Thursday, December 24

Holiday Fare

Every Christmas is the same and every one a little bit different.

Behind me on the treadmill stands a procession of gifts that we will be taking away with us to Ottawa. Downstairs, other gifts sit wrapped, ready to be delivered on Christmas Eve. Still others hide in the closet (oh oh...), waiting to be unleashed on Christmas morning.

From here on my cushioned chair I can hear Rita MacNeil and the Men of the Deeps singing out from the old Panasonic TV, and I wait for the song about Cape Breton, and think of my mother. I love the seasonal chorus, but I lament the dearth of Christmas classic movies, and wonder why I don't just up and buy them and keep them for this holiday occasion.

I hear Mary sneezing as she wipes away the dust and cat hair from five colourful little beds, beds they hardly ever use but that are theirs all the same. They must be tired holed up in the bedrooms, waiting for the grout to dry.

I wish I could get into the kitchen and make myself a cup of tea, or, better still, pour some wine. I almost never drink, but because I know that I am going to want more than my share of wine over the next four nights, I want some now. I'm funny that way.

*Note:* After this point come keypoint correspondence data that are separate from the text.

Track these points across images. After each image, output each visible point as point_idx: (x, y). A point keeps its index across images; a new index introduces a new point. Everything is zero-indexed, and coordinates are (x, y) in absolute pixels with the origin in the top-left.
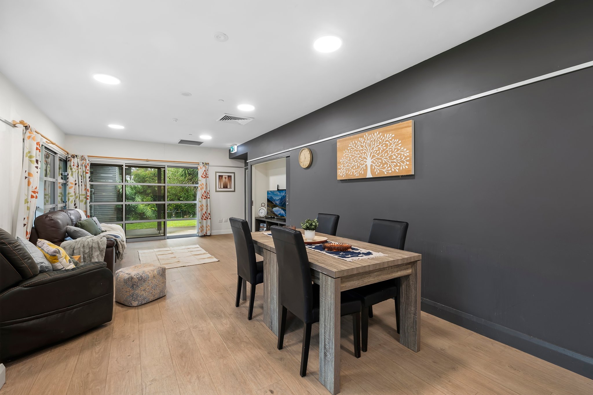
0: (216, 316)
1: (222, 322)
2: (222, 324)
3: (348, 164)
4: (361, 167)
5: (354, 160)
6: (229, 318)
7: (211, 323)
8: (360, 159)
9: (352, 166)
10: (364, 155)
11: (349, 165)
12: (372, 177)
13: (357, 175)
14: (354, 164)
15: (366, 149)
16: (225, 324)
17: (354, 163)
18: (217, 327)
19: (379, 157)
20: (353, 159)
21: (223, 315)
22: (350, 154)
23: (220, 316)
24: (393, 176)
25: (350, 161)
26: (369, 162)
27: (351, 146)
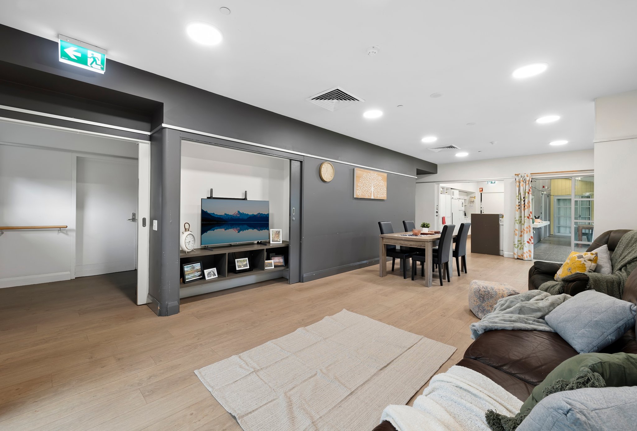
4: (369, 192)
5: (366, 186)
8: (369, 186)
9: (364, 190)
13: (367, 196)
14: (366, 189)
15: (371, 181)
19: (376, 188)
22: (364, 181)
24: (380, 199)
25: (364, 185)
26: (372, 189)
27: (364, 176)
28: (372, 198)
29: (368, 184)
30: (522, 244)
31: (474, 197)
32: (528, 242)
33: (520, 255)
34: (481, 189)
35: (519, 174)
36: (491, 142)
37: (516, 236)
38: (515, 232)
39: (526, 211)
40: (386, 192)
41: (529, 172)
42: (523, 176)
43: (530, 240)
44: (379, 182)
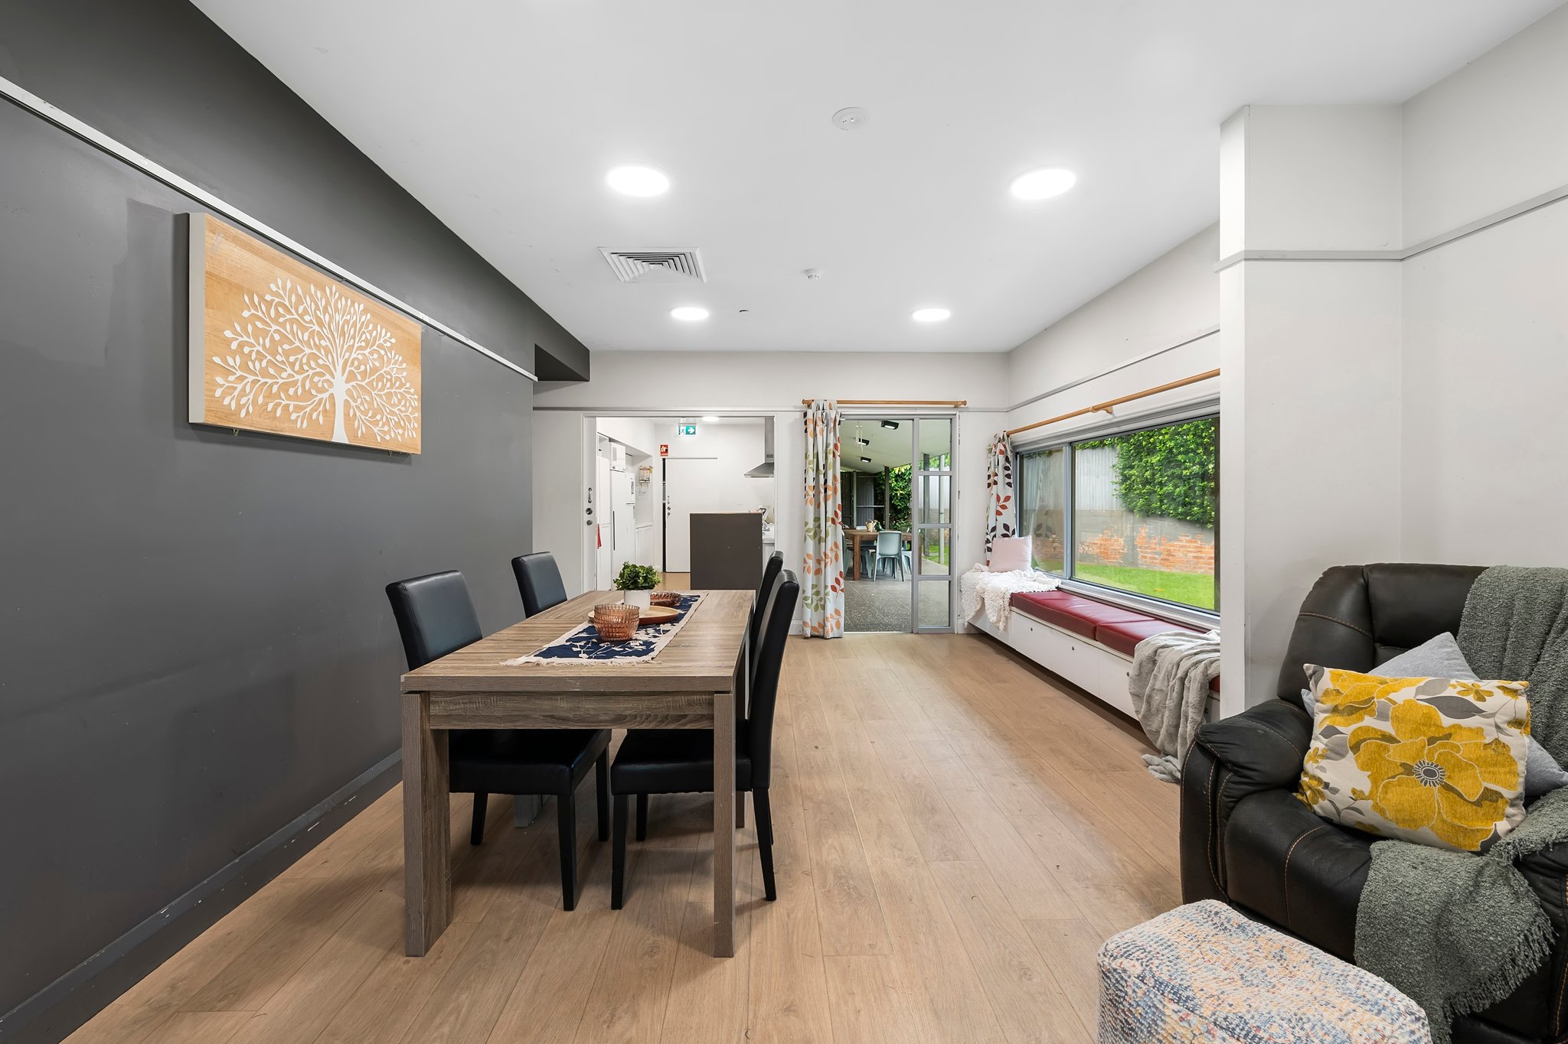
0: (851, 882)
1: (839, 856)
2: (843, 853)
3: (264, 364)
4: (317, 399)
5: (292, 359)
6: (817, 864)
7: (869, 863)
8: (313, 364)
9: (281, 381)
10: (324, 358)
11: (271, 371)
12: (347, 442)
13: (302, 423)
14: (290, 376)
15: (330, 336)
16: (835, 848)
17: (289, 371)
18: (857, 845)
19: (364, 384)
20: (287, 354)
21: (830, 877)
22: (275, 327)
23: (841, 878)
24: (388, 452)
25: (274, 353)
26: (340, 388)
27: (277, 294)
28: (340, 436)
29: (308, 351)
30: (822, 595)
31: (650, 469)
32: (834, 589)
33: (816, 625)
34: (665, 449)
35: (813, 401)
36: (807, 271)
37: (809, 573)
38: (805, 562)
39: (830, 503)
40: (418, 415)
41: (833, 396)
42: (821, 408)
43: (837, 581)
44: (381, 357)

Tomorrow, I have a lot of work to do around the house. I have to get the kitchen back in order, and dust away the chalky residue that has risen, and fallen, everywhere, coating everything. That is the nature of new tiles.

I have never had new tiles at Christmas before. Come to think of it, I have never had new tiles ever.

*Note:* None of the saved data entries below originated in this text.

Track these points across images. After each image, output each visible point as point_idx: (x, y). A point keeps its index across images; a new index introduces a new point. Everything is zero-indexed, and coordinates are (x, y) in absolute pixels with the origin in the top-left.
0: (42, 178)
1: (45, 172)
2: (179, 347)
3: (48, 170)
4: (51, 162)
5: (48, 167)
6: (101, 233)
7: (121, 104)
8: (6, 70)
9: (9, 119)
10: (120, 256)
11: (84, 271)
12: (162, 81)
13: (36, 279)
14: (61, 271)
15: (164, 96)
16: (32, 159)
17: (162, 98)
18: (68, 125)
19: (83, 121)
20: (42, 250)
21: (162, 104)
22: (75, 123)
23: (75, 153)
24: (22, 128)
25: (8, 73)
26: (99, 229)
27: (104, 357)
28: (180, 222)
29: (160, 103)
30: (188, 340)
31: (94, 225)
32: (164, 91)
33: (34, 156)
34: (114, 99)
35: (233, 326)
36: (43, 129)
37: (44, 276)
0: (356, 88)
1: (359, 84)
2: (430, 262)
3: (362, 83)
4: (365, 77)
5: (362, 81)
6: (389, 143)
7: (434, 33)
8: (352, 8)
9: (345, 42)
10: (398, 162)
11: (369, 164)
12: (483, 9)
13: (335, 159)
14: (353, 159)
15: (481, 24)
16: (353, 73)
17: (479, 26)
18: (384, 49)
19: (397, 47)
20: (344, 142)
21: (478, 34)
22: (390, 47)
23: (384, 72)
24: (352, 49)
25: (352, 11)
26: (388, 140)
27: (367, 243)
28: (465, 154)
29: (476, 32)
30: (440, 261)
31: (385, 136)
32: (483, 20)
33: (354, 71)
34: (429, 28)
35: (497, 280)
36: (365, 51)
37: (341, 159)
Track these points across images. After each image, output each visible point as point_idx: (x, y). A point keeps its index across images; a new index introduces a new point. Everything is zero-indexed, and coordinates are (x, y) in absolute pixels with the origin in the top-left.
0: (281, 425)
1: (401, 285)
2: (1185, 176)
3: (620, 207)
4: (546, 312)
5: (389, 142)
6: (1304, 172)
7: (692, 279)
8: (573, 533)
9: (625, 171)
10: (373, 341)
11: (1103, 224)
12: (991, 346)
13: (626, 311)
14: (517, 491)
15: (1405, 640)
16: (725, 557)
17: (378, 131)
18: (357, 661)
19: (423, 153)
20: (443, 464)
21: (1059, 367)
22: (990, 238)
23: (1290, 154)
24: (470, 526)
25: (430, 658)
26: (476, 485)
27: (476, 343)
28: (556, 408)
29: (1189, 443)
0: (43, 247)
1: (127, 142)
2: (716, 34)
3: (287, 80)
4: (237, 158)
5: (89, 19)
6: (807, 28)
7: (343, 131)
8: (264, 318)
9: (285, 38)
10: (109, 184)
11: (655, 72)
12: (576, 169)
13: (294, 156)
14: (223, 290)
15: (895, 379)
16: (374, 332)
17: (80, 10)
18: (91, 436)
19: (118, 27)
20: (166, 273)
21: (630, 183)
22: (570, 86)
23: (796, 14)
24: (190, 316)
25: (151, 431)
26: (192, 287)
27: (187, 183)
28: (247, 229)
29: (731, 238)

And I have never shared Christmas Eve dinner with Mike and Stephan, but I am looking forward to the evening with great pleasure. Mike is making green lasagna, and undoubtedly I am going to eat too much of it and too much bread. Afterward, we will go to Eva and David's for dessert, and then to the downtown late-night Christmas concert.

Add to this that I have never had Christmas dinner with Sarah's other family, but I look forward to that, too -- especially because I do not have to cook (shame on me) and, if I am lucky, will not have to do a lot of dishes because I am a gracious and most dignified guest. (Ha!) Mind you, doing dishes can be a lot of fun, especially if I'm washing.

I think back now to Christmas Day in Ottawa, when Don was alive and the boys were at home, and how they, the boys, would push themselves away from that table faster than you could say, "I'm not doing dishes!" And they never did. (They left that to their sister and to me.) They did other things -- played Christmas music, ate cookies, cast shadow puppets on the kitchen walls. We laughed a lot, always, and I thought -- I hoped -- that Christmas Day would always be the same.

But that is not the way that real life is, at least not for the majority of people that I know, and certainly not for me.

For people I know, as for me (and as I said), every Christmas is the same and every one a little bit different. I think that's because the people that I know and admire tend to live life in harder ways...taking risks, loving broadly, stepping up or down accordingly, sometimes unwittingly, making room for letting go and urging in.

Whenever I have lonely moments at Christmas -- whenever I lament what might have been -- I think of all the Christmas cards and letters, the family and the friends, the dinners and the concerts, the gifts that sit waiting on the treadmill, the sweet lisping sounds of Rita MacNeil leading the harmony of Cape Breton voices (their esses held too long, their tees too hard), and I know that nothing, and that no one I have loved, is far behind me, and that through every change the steady sameness sweetly follows me.